• **Provided text**

+ + +

Exploits Discovery (CSE:NFLD): Resource-Backed Gold Growth Strategy Gains Traction in Tier-One Jurisdictions

Exploits Discovery secures 680K oz gold across Canada, offering resource-backed upside in a rising gold market with disciplined capital strategy.
- Strategic Shift: Exploits Discovery has pivoted from pure grassroots exploration to acquiring near-surface gold resources in Ontario, Quebec, and Newfoundland.
- Resource Base: The company secured 680,000 oz of gold across four projects via option agreements, aiming to expand these with minimal capital outlay.
- Capital Allocation: Backed by ~$4M in cash, management will use a merit-based, bang-for-buck strategy to prioritize exploration spending.
- Jurisdictional Advantage: All projects are located in tier-one mining jurisdictions with nearby infrastructure, including Ontario’s Hemlo-style Hawkins project and Cartier Resources' former Quebec assets.
- Rerating Opportunity: At a market cap of ~$6M with an EV/oz well below peers, Exploits sees significant revaluation potential as it builds ounces in the ground.
Exploits Discovery has transitioned into a resource-backed junior with near-surface ounces, low holding costs, and a clear pathway to growth. With disciplined capital allocation and a focus on building scalable ounces, the company presents a compelling opportunity for gold-focused investors seeking undervalued exposure to Canadian exploration.
By combining strategic asset acquisition, jurisdictional advantage, and focused execution, Exploits is positioning itself to benefit from a sustained gold bull market without overextending its balance sheet. Investors should closely watch upcoming permitting milestones and initial drilling campaigns for early signs of a potential rerating.
Watch the full interview here:
Ontario: The Hawkins Project
The Hawkins Project in Ontario is the cornerstone of the new strategy. Located in a region geologically analogous to Hemlo—which produced over 20Moz of gold—Hawkins hosts the McKinnon Zone, an inferred 328,000 oz resource at 1.65 g/t Au, situated within a 60-km strike package.
Importantly, these ounces sit near surface and benefit from $10M in historical drilling and ~$2.4M in assessment credits, which reduce holding costs. Exploits plans to test extensions to the east and at depth, where historical operators failed to explore adequately due to capital constraints.
Swinoga explained:
“Our goal is to look at these areas of opportunity… improve grade and find more ounces. Having 328,000 ounces to start with is great.”
The project's upside lies in its resemblance to the Hemlo discovery story: lower-grade mineralization near surface with the potential to transition into higher-grade, structurally controlled shoots at depth.
Quebec: Benoist, Wilson, and Fenton Projects
In Quebec, Exploits acquired three gold properties - Benoist, Wilson, and Fenton - from Cartier Resources via option agreements. These projects are located in the prolific Abitibi Greenstone Belt, surrounded by producing mines and processing infrastructure.
- Benoist: Hosts ~240,000 oz gold at 2.5 g/t (non-NI 43-101 compliant), with continuity and depth extensions underexplored.
- Wilson: Multiple high-grade hits (e.g., 43 g/t over 2m), visual gold occurrences, and open zones along strike.

+ + +

[Items from a data source]
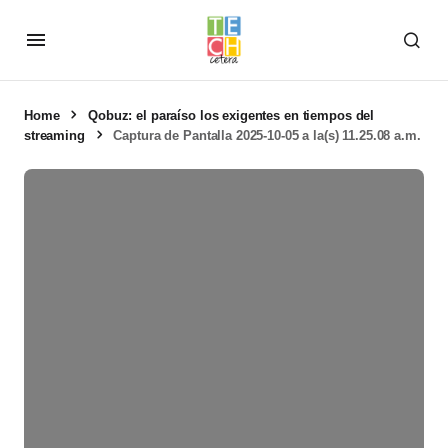
Home
Qobuz: el paraíso los exigentes en tiempos del
streaming
Captura de Pantalla 2025-10-05 a la(s) 11.25.08 a.m.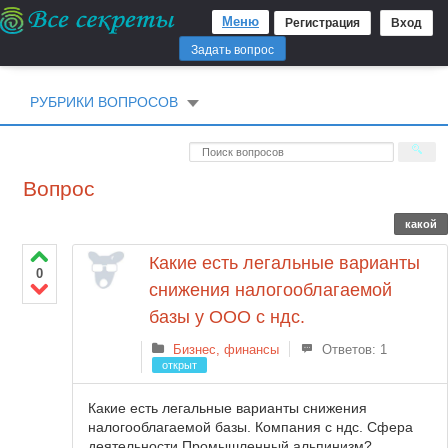
Меню
Регистрация
Вход
Задать вопрос
РУБРИКИ ВОПРОСОВ
Вопрос
какой
Какие есть легальные варианты
0
снижения налогооблагаемой
базы у ООО с ндс.
Бизнес, финансы
Ответов: 1
открыт
Какие есть легальные варианты снижения
налогооблагаемой базы. Компания с ндс. Сфера
деятельности Промышленный альпинизм?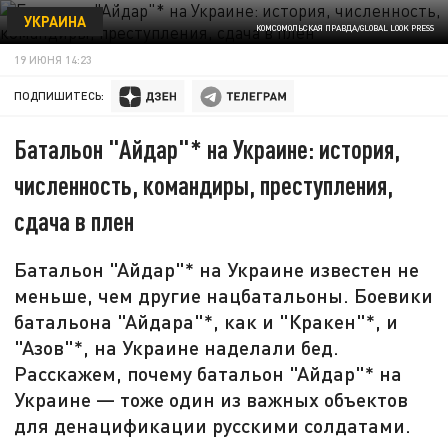
УКРАИНА
КОМСОМОЛЬСКАЯ ПРАВДА/GLOBAL LOOK PRESS
19 ИЮНЯ 14:23
ПОДПИШИТЕСЬ:
Батальон "Айдар"* на Украине: история,
численность, командиры, преступления,
сдача в плен
Батальон "Айдар"* на Украине известен не
меньше, чем другие нацбатальоны. Боевики
батальона "Айдара"*, как и "Кракен"*, и
"Азов"*, на Украине наделали бед.
Расскажем, почему батальон "Айдар"* на
Украине — тоже один из важных объектов
для денацификации русскими солдатами.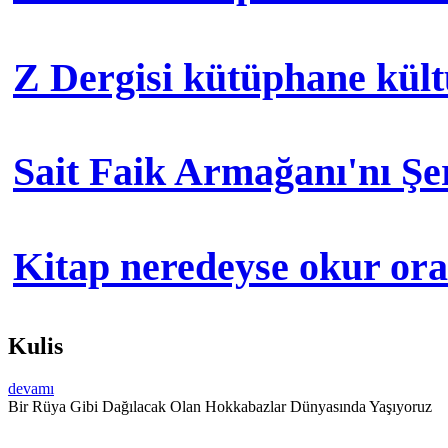
Z Dergisi kütüphane kül
Sait Faik Armağanı'nı Ş
Kitap neredeyse okur orad
Kulis
devamı
Bir Rüya Gibi Dağılacak Olan Hokkabazlar Dünyasında Yaşıyoruz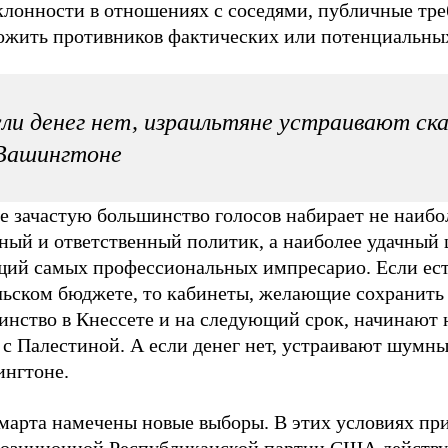
клонности в отношениях с соседями, публичные тр
ожить противников фактических или потенциальны
ли денег нет, израильтяне устраивают ск
 Вашингтоне
е зачастую большинство голосов набирает не наибо
зный и ответственный политик, а наиболее удачный
ий самых профессиональных импресарио. Если ест
льском бюджете, то кабинеты, желающие сохранить 
инство в Кнессете и на следующий срок, начинают 
 с Палестиной. А если денег нет, устраивают шумн
ингтоне.
 марта намечены новые выборы. В этих условиях пр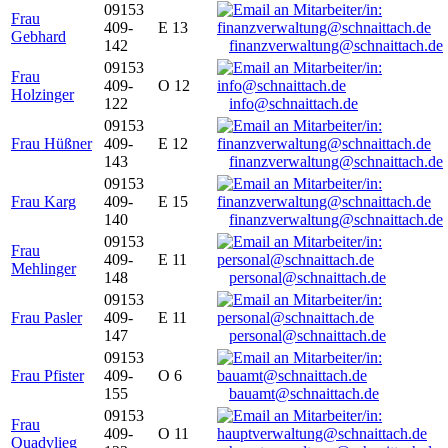
09153
Frau
409-
E 13
Gebhard
142
finanzverwaltung@schnaittach.de
09153
Frau
409-
O 12
Holzinger
122
info@schnaittach.de
09153
Frau Hüßner
409-
E 12
143
finanzverwaltung@schnaittach.de
09153
Frau Karg
409-
E 15
140
finanzverwaltung@schnaittach.de
09153
Frau
409-
E 11
Mehlinger
148
personal@schnaittach.de
09153
Frau Pasler
409-
E 11
147
personal@schnaittach.de
09153
Frau Pfister
409-
O 6
155
bauamt@schnaittach.de
09153
Frau
409-
O 11
Quadvlieg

+ + +

• **What to work on**
In the article on Exploits Discovery, what size and grade are given for the inferred resource at the McKinnon Zone of the Hawkins Project?

• **Solution to this exercise**
328,000 oz at 1.65 g/t Au.